Great comments everyone! I’m moments away from leaving on my trip (and my internet time is ticking away all too quickly.) I just want to wish you all an excellent Christmas, Holiday Season, or End of December, not just the people who have commented here, but all of my gracious readers. Raptitude’s readership has been the best gift I’ve received all year. Thank you so much.

There will be no post Thursday, so enjoy the week, and I will talk to you all soon
.-= David´s last blog ..Chop Wood, Carry Water =-.

Brenda (betaphi) December 22, 2009 at 6:53 pm

Worn at the tip of the toe, the wearer will see woe,
Worn at the side, the wearer will meet his bride,
Worn on the ball, it’s best not to buy at all,
Worn at the heel, the wearer will make a wise deal.

So your heels were worn out and you got a new pair for half price. What a deal! You are wise beyond your years. :)
.-= Brenda (betaphi)´s last blog ..Merry Christmas! =-.

David December 25, 2009 at 3:31 pm

Haha hadn’t heard that one. I think I lucked out; it definitely wasn’t wisdom that led me there.

Iva December 23, 2009 at 6:08 am

Haha, great article, David! Your description of constant blabber that goes on in our heads made me laugh. We humans seem to be creatures of paradox. What is our biggest advantage – our brain- is at the same time our biggest shortcoming.

You also made me wonder – it seems we are used to having some sort of safety net made out of our expectations. Knowing where we are going to go tomorow or which shoes we’ll wear makes us feel safe.

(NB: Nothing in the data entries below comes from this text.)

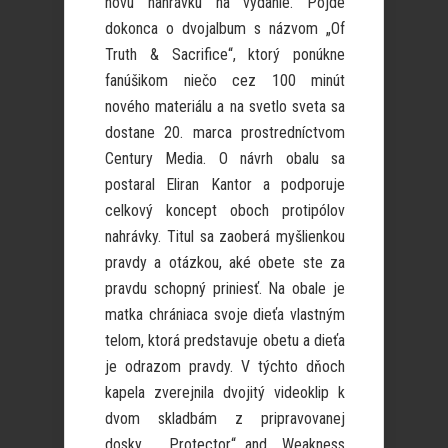
novú nahrávku na vydanie. Pôjde
dokonca o dvojalbum s názvom „Of
Truth & Sacrifice“, ktorý ponúkne
fanúšikom niečo cez 100 minút
nového materiálu a na svetlo sveta sa
dostane 20. marca prostredníctvom
Century Media. O návrh obalu sa
postaral Eliran Kantor a podporuje
celkový koncept oboch protipólov
nahrávky. Titul sa zaoberá myšlienkou
pravdy a otázkou, aké obete ste za
pravdu schopný priniesť. Na obale je
matka chrániaca svoje dieťa vlastným
telom, ktorá predstavuje obetu a dieťa
je odrazom pravdy. V týchto dňoch
kapela zverejnila dvojitý videoklip k
dvom skladbám z pripravovanej
dosky, „Protector“ and „Weakness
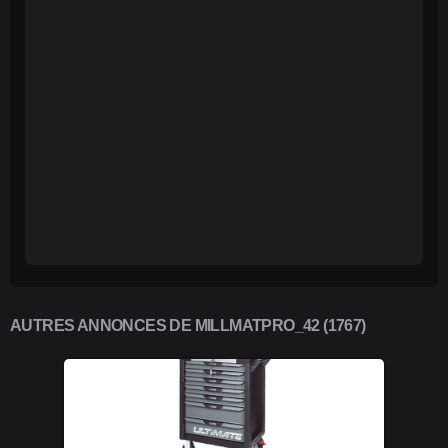
AUTRES ANNONCES DE MILLMATPRO_42 (1767)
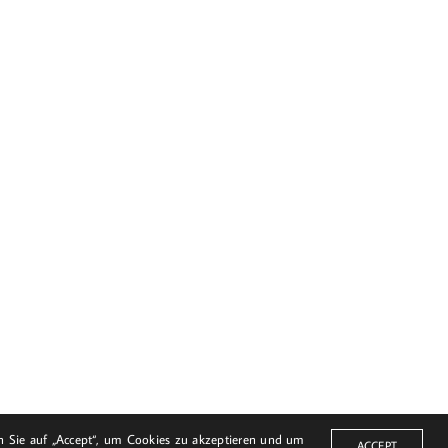
© Harald Bloch
en Sie auf „Accept“, um Cookies zu akzeptieren und um
ACCEPT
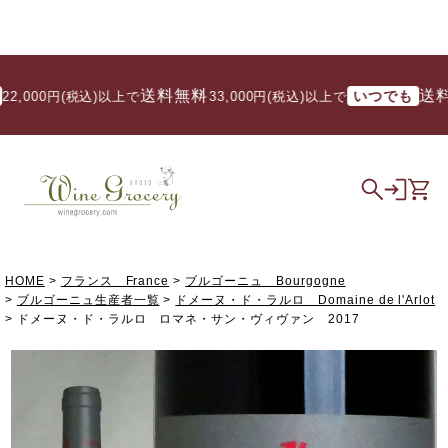
送料無料
送料無
いつでも
000円(税込)以上で
/ 33,000円(税込)以上で
HOME
フランス France
ブルゴーニュ Bourgogne
ブルゴーニュ生産者一覧
ドメーヌ・ド・ラルロ Domaine de l'Arlot
ドメーヌ・ド・ラルロ ロマネ・サン・ヴィヴァン 2017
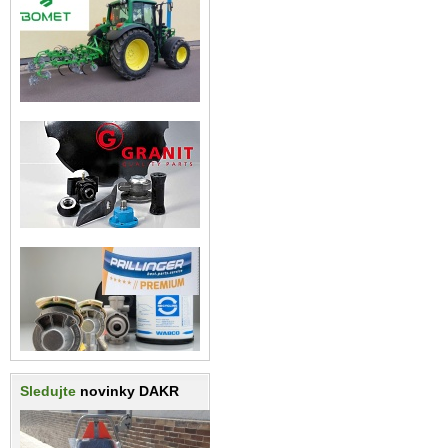
Sledujte
novinky DAKR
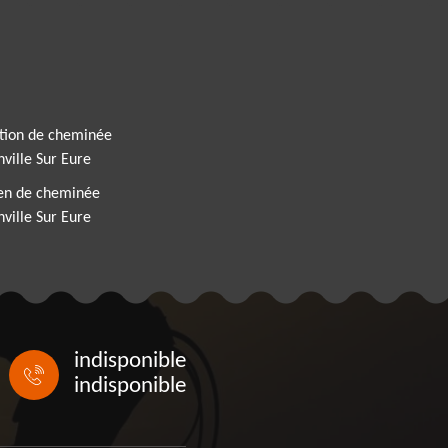
tion de cheminée
ville Sur Eure
ien de cheminée
ville Sur Eure
indisponible
indisponible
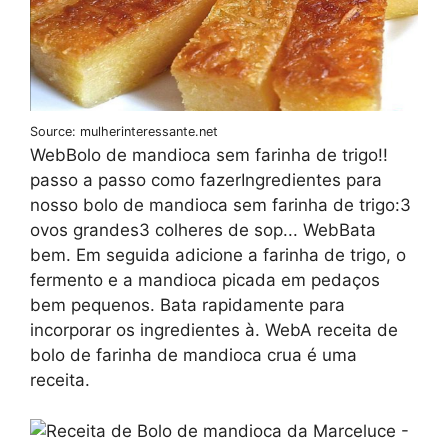
Source: mulherinteressante.net
WebBolo de mandioca sem farinha de trigo!!
passo a passo como fazerIngredientes para
nosso bolo de mandioca sem farinha de trigo:3
ovos grandes3 colheres de sop... WebBata
bem. Em seguida adicione a farinha de trigo, o
fermento e a mandioca picada em pedaços
bem pequenos. Bata rapidamente para
incorporar os ingredientes à. WebA receita de
bolo de farinha de mandioca crua é uma
receita.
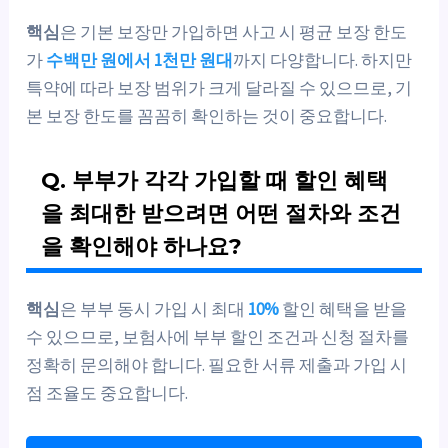
핵심
은 기본 보장만 가입하면 사고 시 평균 보장 한도
가
수백만 원에서 1천만 원대
까지 다양합니다. 하지만
특약에 따라 보장 범위가 크게 달라질 수 있으므로, 기
본 보장 한도를 꼼꼼히 확인하는 것이 중요합니다.
Q. 부부가 각각 가입할 때 할인 혜택
을 최대한 받으려면 어떤 절차와 조건
을 확인해야 하나요?
핵심
은 부부 동시 가입 시 최대
10%
할인 혜택을 받을
수 있으므로, 보험사에 부부 할인 조건과 신청 절차를
정확히 문의해야 합니다. 필요한 서류 제출과 가입 시
점 조율도 중요합니다.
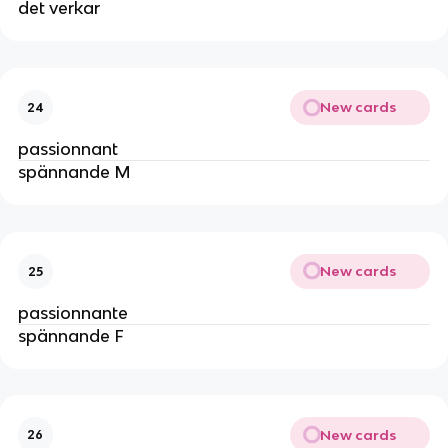
det verkar
New cards
24
passionnant
spännande M
New cards
25
passionnante
spännande F
New cards
26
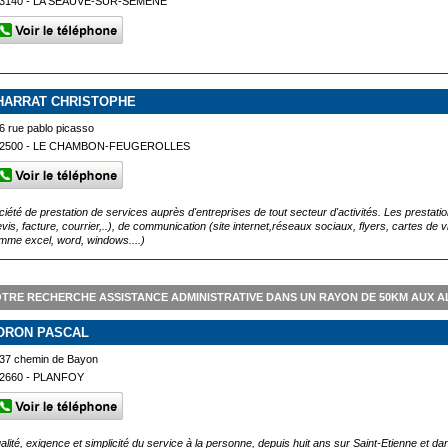
3140 - LA SÉAUVE-SUR-SEMÈNE
HARRAT CHRISTOPHE
6 rue pablo picasso
2500 - LE CHAMBON-FEUGEROLLES
ciété de prestation de services auprès d'entreprises de tout secteur d'activités. Les prestat
vis, facture, courrier,..), de communication (site internet,réseaux sociaux, flyers, cartes de v
mme excel, word, windows....)
TRE RECHERCHE ASSISTANCE ADMINISTRATIVE DANS UN RAYON DE 50KM AUX 
ORON PASCAL
37 chemin de Bayon
2660 - PLANFOY
alité, exigence et simplicité du service à la personne, depuis huit ans sur Saint-Etienne et da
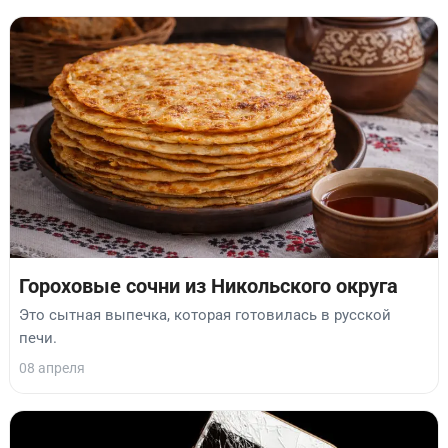
Гороховые сочни из Никольского округа
Это сытная выпечка, которая готовилась в русской
печи.
08 апреля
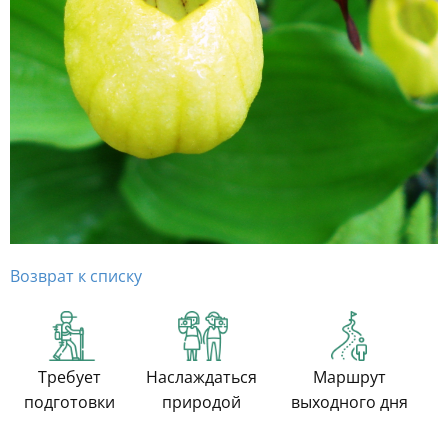
Возврат к списку
Требует
Наслаждаться
Маршрут
подготовки
природой
выходного дня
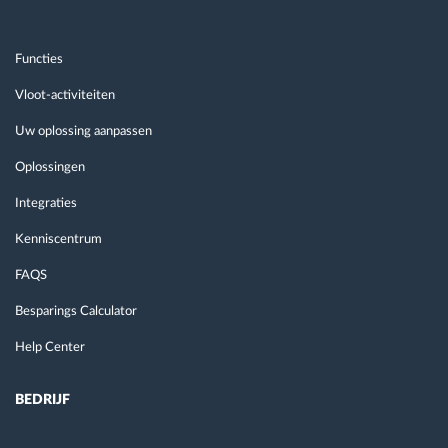
Functies
Vloot-activiteiten
Uw oplossing aanpassen
Oplossingen
Integraties
Kenniscentrum
FAQS
Besparings Calculator
Help Center
BEDRIJF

And although we know that it is totally illusionary, we cannot stop clinging to that, and we seem to cling to it even more when times are uncertain (speaking from personal experience).

For some reason, the zen proverb “Jump and the net will appear” hangs in my head after reading your article. Probably because it is an antidote to too much thinking.

Anyways, I wish you great hinking, all the best for Christmas, and also more shoes and less expectations in the New Year (to all of us :).
.-= Iva´s last blog ..U potrazi za ljubavlju =-.

David December 25, 2009 at 3:36 pm

Hi Iva. You are right on with that. Our brains have enabled an incredible quality of life, which they also spoil.

Thoughts involving security and safety do seem to be the strongest attachements we have, and therefore cause the greatest suffering. It’s a powerful but cruel bit of evolution: we worry so intensely that survival is almost automatic, and so is suffering.

chas R August 8, 2013 at 4:30 pm

The idea presented is that we are obsessed with imaginary things which “rarely have any consequence”. But that’s the thing right? Being aware of, tuned in and vigilant when a thing of rare consequence presents itself? What does it matter what actually transpires around us when the most interesting thing is the exceptional moments and the actionable occurences? Are we not gods?